While academics and policy makers sold the American model, America was busy changing it. It used shareholder primacy, driven by hostile takeovers, to carry out much needed restructuring in the 1980s. It insulated directors from hostile takeovers allowing them to use their valuable discretion to build on their newly restructured companies during the 1990s. It increasingly utilized bank monitoring to create another efficient tool to reduce agency costs throughout this era.

Indeed, the American model changed so much during the 1990s that when the decade was over it looked more Japanese than American. But this misses the point, because the Japanese main bank model also no longer exists. The last two decades of Japanese corporate governance provide the other side of the adaptation coin. The main bank model, which had enjoyed a long period of success, faced a dramatic change in environment following the burst of the bubble. Despite extensive corporate law reforms and a mountain of economic pressure, the main bank model stubbornly resisted change through much of the 1990s. Japan paid the price with a lost decade of economic performance. However, all is not lost. Recent adaptations to the main bank model, not the adoption of the American model, have aided Japan’s recent recovery.
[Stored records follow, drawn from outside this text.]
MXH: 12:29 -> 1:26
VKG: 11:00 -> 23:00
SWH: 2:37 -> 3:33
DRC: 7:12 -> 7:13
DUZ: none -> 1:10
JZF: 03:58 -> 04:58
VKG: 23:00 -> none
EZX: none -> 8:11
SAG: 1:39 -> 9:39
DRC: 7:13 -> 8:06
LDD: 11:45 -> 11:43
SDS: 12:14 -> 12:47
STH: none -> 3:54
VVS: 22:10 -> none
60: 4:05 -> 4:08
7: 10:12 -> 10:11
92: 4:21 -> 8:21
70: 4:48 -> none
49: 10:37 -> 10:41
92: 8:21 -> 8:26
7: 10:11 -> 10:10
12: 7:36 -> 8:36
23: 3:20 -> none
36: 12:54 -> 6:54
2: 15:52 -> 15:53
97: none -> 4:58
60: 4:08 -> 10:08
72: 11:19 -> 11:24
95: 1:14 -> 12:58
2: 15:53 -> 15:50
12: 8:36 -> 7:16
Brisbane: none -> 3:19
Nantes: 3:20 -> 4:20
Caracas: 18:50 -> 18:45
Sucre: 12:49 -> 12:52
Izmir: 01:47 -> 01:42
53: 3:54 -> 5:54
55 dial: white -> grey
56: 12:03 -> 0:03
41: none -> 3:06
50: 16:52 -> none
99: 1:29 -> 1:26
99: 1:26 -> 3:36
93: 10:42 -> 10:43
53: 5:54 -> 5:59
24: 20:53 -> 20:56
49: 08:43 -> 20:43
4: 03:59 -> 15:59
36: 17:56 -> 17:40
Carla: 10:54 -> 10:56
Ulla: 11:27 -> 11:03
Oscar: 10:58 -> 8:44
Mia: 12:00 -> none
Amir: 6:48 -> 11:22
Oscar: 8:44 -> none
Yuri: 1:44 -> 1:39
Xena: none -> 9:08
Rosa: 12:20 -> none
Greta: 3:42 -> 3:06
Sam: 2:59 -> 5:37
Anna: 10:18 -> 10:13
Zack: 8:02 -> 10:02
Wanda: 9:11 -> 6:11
The convergence debate fails to recognize this change because Japan’s reform was to its own model, not towards or away from the American model.

This analysis shows that the convergence debate observes little and obscures much. The convergence approach should be abandoned. Little utility exists in measuring the distance between broadly defined governance models that are constantly evolving in unpredictable ways. The future debate should focus on one unanswered question: What allows each country’s system of corporate governance to successfully adapt to change? Academics should be pleased with this suggestion. After all, if the story of corporate law is never-ending, we will always have something new to write about.